▸ **Assignment**
An exact, complete printout of the listing is wanted, minus its images.

▸ **Supplied information**

====

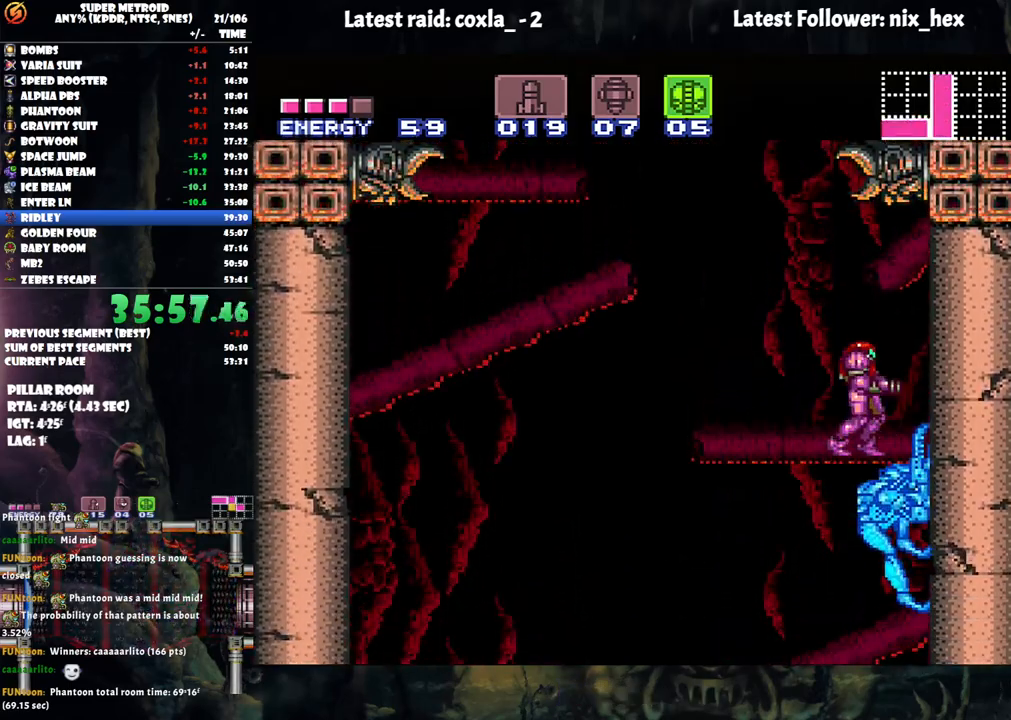
{"buttons": ["DPAD_UP", "DPAD_RIGHT"], "events": [[33, "DPAD_DOWN", "down"], [200, "DPAD_DOWN", "up"], [250, "DPAD_DOWN", "down"], [350, "DPAD_DOWN", "up"], [367, "Y", "down"], [483, "DPAD_RIGHT", "down"], [483, "DPAD_UP", "down"], [500, "Y", "up"]]}
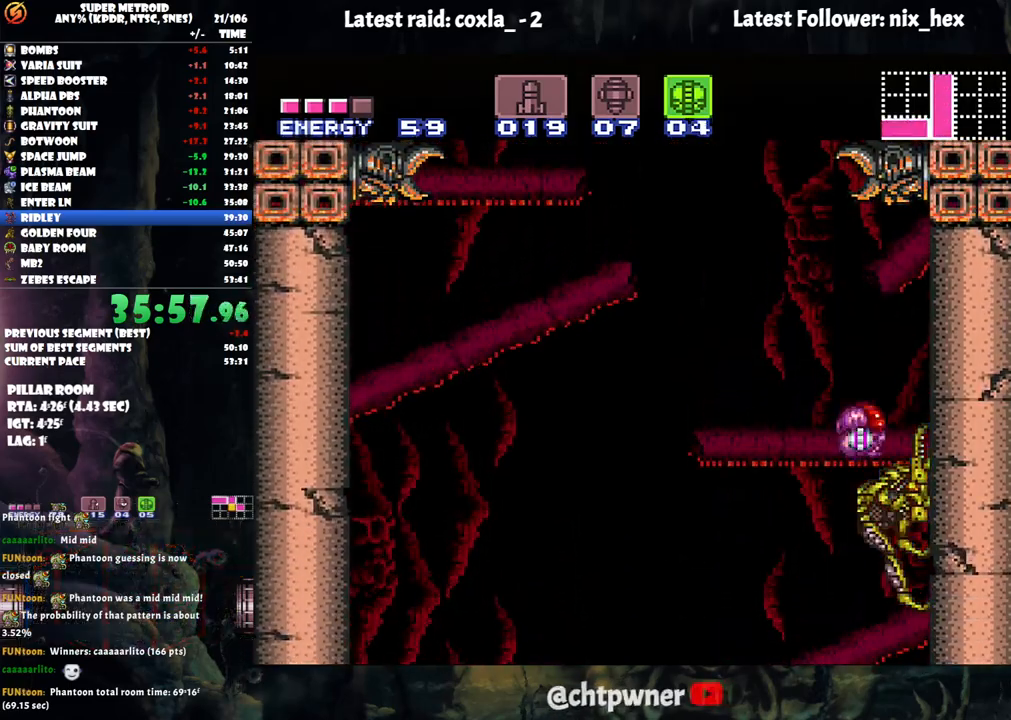
{"buttons": ["A", "DPAD_LEFT"], "events": [[100, "A", "down"], [100, "DPAD_RIGHT", "up"], [200, "DPAD_RIGHT", "down"], [233, "DPAD_UP", "up"], [400, "DPAD_RIGHT", "up"], [467, "DPAD_LEFT", "down"]]}
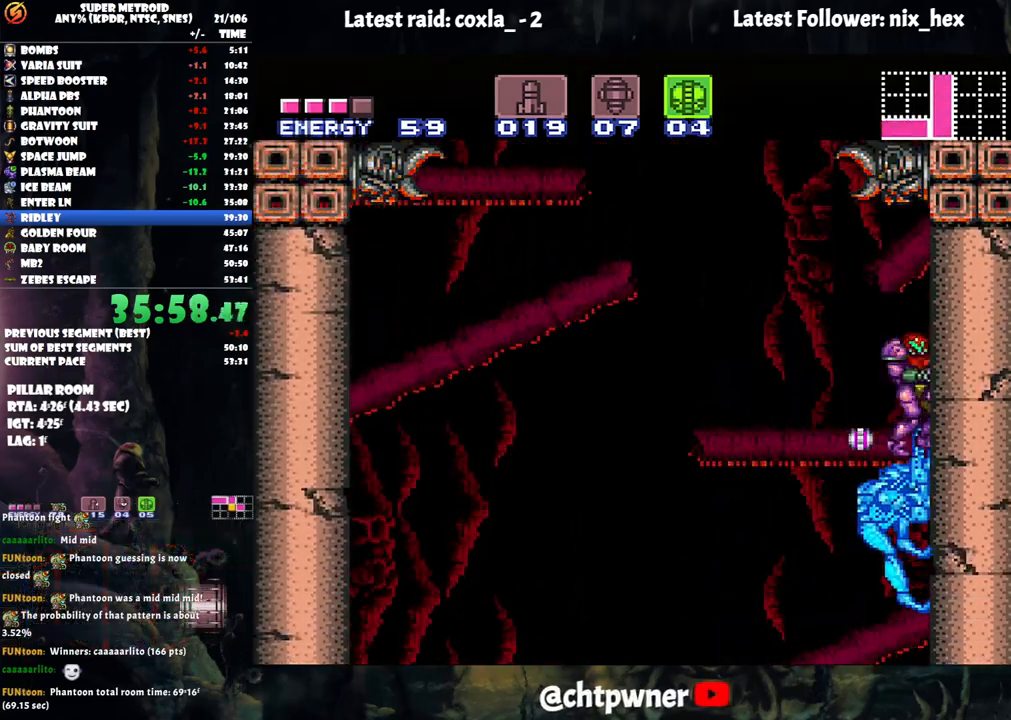
{"buttons": ["A", "DPAD_LEFT"], "events": [[117, "B", "down"], [450, "B", "up"]]}
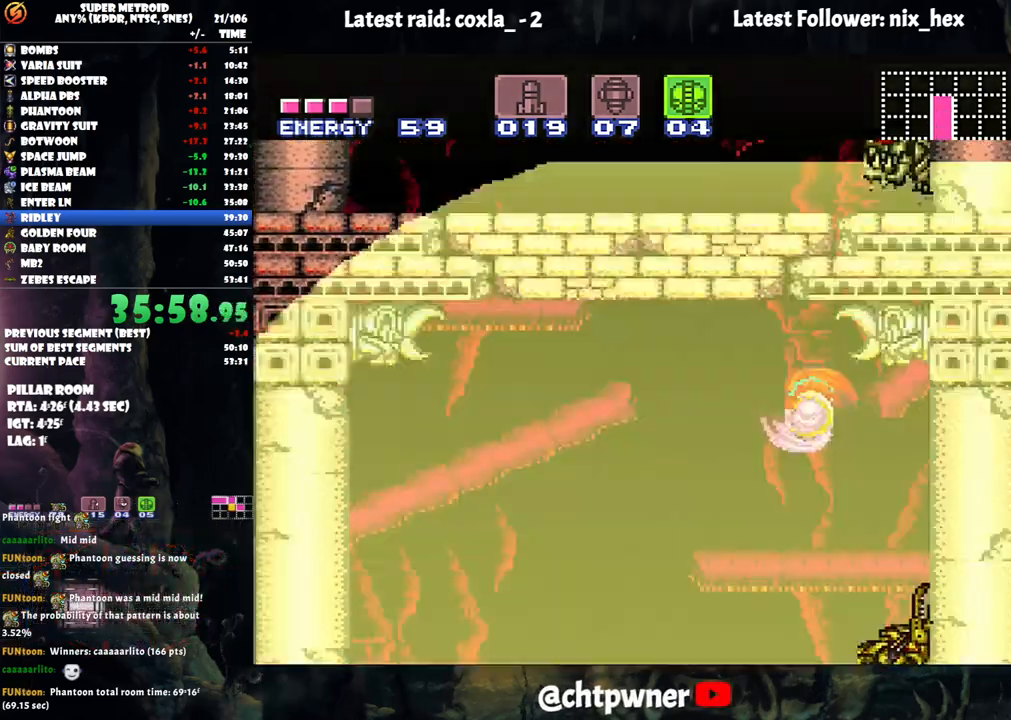
{"buttons": ["DPAD_LEFT"], "events": [[33, "A", "up"]]}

====

▸ **Output for this task**
{"buttons": ["DPAD_UP", "DPAD_RIGHT"], "events": [[33, "DPAD_DOWN", "down"], [200, "DPAD_DOWN", "up"], [250, "DPAD_DOWN", "down"], [350, "DPAD_DOWN", "up"], [367, "Y", "down"], [483, "DPAD_RIGHT", "down"], [483, "DPAD_UP", "down"], [500, "Y", "up"]]}
{"buttons": ["A", "DPAD_LEFT"], "events": [[100, "A", "down"], [100, "DPAD_RIGHT", "up"], [200, "DPAD_RIGHT", "down"], [233, "DPAD_UP", "up"], [400, "DPAD_RIGHT", "up"], [467, "DPAD_LEFT", "down"]]}
{"buttons": ["A", "DPAD_LEFT"], "events": [[117, "B", "down"], [450, "B", "up"]]}
{"buttons": ["DPAD_LEFT"], "events": [[33, "A", "up"]]}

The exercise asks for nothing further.